The life of a female architect… I don’t think it is much different from a guy working in a female hair salon surrounded by women. Women of architecture also work everyday surrounded by men. But the male hair stylist enjoys his job for entirely different reasons than a female architect does working in this male-dominated profession.

Personally, I enjoy being one of the rare few. But all women are not as fortunate as me to get the opportunities I’ve received in my life. I could talk about the lack of diversity in the profession, but I don’t believe it can be forcibly created. I could speak of the discrimination against women, but I don’t want to be mistaken as a feminist. I could make a list of inspiring and successful female architects, but the research would provide us with varied ideas and opinions on that. I could give you the statistics of how much less women make, but that’s a subject of discussion in a better economy. Instead of focusing on the complaints that women have towards the profession, I focused my efforts on doing a public survey in the past couple weeks. The purpose of the survey was to see how architectural thinking might differ between the two genders because, of course, women don’t work any less hard than men! I published the question in various non-architectural forums about how the general public perceives architecture and compared the notes between men and women.
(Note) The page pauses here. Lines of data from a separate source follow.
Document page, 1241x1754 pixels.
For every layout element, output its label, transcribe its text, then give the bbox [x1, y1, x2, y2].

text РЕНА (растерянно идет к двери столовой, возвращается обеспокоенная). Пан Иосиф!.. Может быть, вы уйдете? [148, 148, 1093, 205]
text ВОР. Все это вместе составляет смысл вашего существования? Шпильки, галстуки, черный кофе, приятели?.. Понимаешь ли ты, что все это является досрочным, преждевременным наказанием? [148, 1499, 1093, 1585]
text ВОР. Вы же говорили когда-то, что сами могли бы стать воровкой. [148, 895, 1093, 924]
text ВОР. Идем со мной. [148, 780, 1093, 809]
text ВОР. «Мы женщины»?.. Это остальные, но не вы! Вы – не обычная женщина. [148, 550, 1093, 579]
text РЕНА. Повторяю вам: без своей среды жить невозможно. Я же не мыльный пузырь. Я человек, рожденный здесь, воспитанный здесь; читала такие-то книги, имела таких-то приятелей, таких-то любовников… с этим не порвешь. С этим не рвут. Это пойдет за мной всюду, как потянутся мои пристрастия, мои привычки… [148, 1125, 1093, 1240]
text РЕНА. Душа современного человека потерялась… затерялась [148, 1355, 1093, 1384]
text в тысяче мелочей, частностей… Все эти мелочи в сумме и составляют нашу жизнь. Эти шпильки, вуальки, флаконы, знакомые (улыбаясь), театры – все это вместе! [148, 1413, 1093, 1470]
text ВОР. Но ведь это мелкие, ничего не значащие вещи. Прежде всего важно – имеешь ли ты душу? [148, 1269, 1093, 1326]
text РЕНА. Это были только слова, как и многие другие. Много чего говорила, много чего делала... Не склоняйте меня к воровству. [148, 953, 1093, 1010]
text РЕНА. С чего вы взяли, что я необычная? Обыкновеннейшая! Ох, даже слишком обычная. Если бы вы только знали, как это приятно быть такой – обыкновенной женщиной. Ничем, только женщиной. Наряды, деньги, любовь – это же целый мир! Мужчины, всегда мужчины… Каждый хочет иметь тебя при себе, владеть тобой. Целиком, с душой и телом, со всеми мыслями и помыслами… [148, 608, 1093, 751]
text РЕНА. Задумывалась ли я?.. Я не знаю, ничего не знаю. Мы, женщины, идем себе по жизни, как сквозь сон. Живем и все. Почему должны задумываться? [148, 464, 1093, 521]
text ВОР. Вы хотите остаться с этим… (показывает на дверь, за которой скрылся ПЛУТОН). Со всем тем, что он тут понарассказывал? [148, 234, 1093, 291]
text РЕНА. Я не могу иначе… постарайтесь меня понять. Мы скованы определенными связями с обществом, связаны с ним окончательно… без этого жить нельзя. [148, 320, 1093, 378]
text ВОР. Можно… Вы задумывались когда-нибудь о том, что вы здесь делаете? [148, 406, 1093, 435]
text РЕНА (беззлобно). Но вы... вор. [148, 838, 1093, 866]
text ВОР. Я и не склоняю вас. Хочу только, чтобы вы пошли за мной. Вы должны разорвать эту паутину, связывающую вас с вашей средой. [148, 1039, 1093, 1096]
What separates a male from a female?

Here is the Men’s Top Five list of elements that make architecture successful in the order of repetition of comments (highest is #1).

  1. Indigenous materials
  2. Vernacular architecture, respect for historic context
  3. Environmental appropriateness
  4. NO big glass boxes, keep human scale
  5. Welcoming, inspiring

Women’s Top Five list:

  1. Art in architecture
  2. How the project makes one feel; welcoming, easy navigation
  3. Daylight
  4. Proportions
  5. Truthful structure

I was fortunate to interview three middle school girls just in time for this article to compare my findings with how a young girl might perceive architecture. It is no surprise that the overall experience is highly dependent on the mood and health. What do young girls look at when they visit buildings?

  1. Art and installations
  2. Colors and materials
  3. Surface texture
  4. Nature – greenery
  5. Eating options, play options

I find the survey results very intriguing. Men, women and children are looking for different things, but they are interrelated and all so important. You can’t have one and not the other. Similarly, this profession can’t be biased towards a person based on their gender. Not only is it illegal, but one will do disservice to their clients by focusing on a certain gender employees. We all bring something important to the table, and the more diverse a team is the better the architectural results will be. I’ve heard many people say that only B****’s can be successful in this profession. Does it have to be that way?

Men need to look at female architects with the same respect they look at male architects. We are no less qualified and work no less than them. On the other hand, the women of this profession should focus less on what’s put in their plate and utilize their energies into making success happen for themselves. Complaining doesn’t take you anywhere. Women have a higher endurance for pain, so they should have the capacity to boldly face the challenges that this profession poses. Opportunities may not present themselves; diversity won’t occur overnight; women’s success is in their own hands just like men’s.

Women can do everything men can do, and we can do it in high heels!